Material provided:
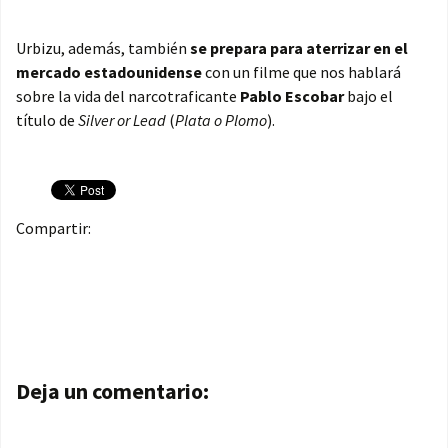
Urbizu, además, también
se prepara para aterrizar en el
mercado estadounidense
con un filme que nos hablará
sobre la vida del narcotraficante
Pablo Escobar
bajo el
título de
Silver or Lead
(
Plata o Plomo
).
Compartir:
Navegación de entradas
Deja un comentario:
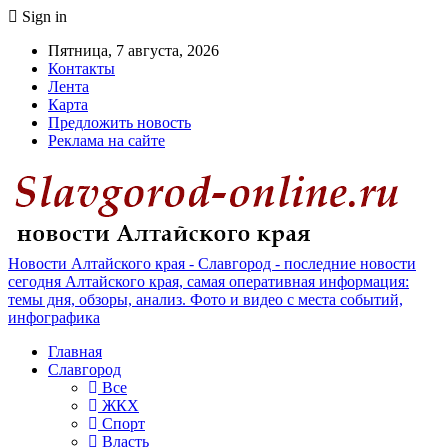
Sign in
Пятница, 7 августа, 2026
Контакты
Лента
Карта
Предложить новость
Реклама на сайте
Новости Алтайского края - Славгород - последние новости
сегодня Алтайского края, самая оперативная информация:
темы дня, обзоры, анализ. Фото и видео с места событий,
инфографика
Главная
Славгород
Все
ЖКХ
Спорт
Власть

Exercise instructions:
Copy the whole of the material above exactly, and exclude every picture.

Response to the exercise:
Urbizu, además, también
se prepara para aterrizar en el
mercado estadounidense
con un filme que nos hablará
sobre la vida del narcotraficante
Pablo Escobar
bajo el
título de
Silver or Lead
(
Plata o Plomo
).
Compartir:
Navegación de entradas
Deja un comentario:
Sign in
Пятница, 7 августа, 2026
Контакты
Лента
Карта
Предложить новость
Реклама на сайте
Новости Алтайского края - Славгород - последние новости
сегодня Алтайского края, самая оперативная информация:
темы дня, обзоры, анализ. Фото и видео с места событий,
инфографика
Главная
Славгород
Все
ЖКХ
Спорт
Власть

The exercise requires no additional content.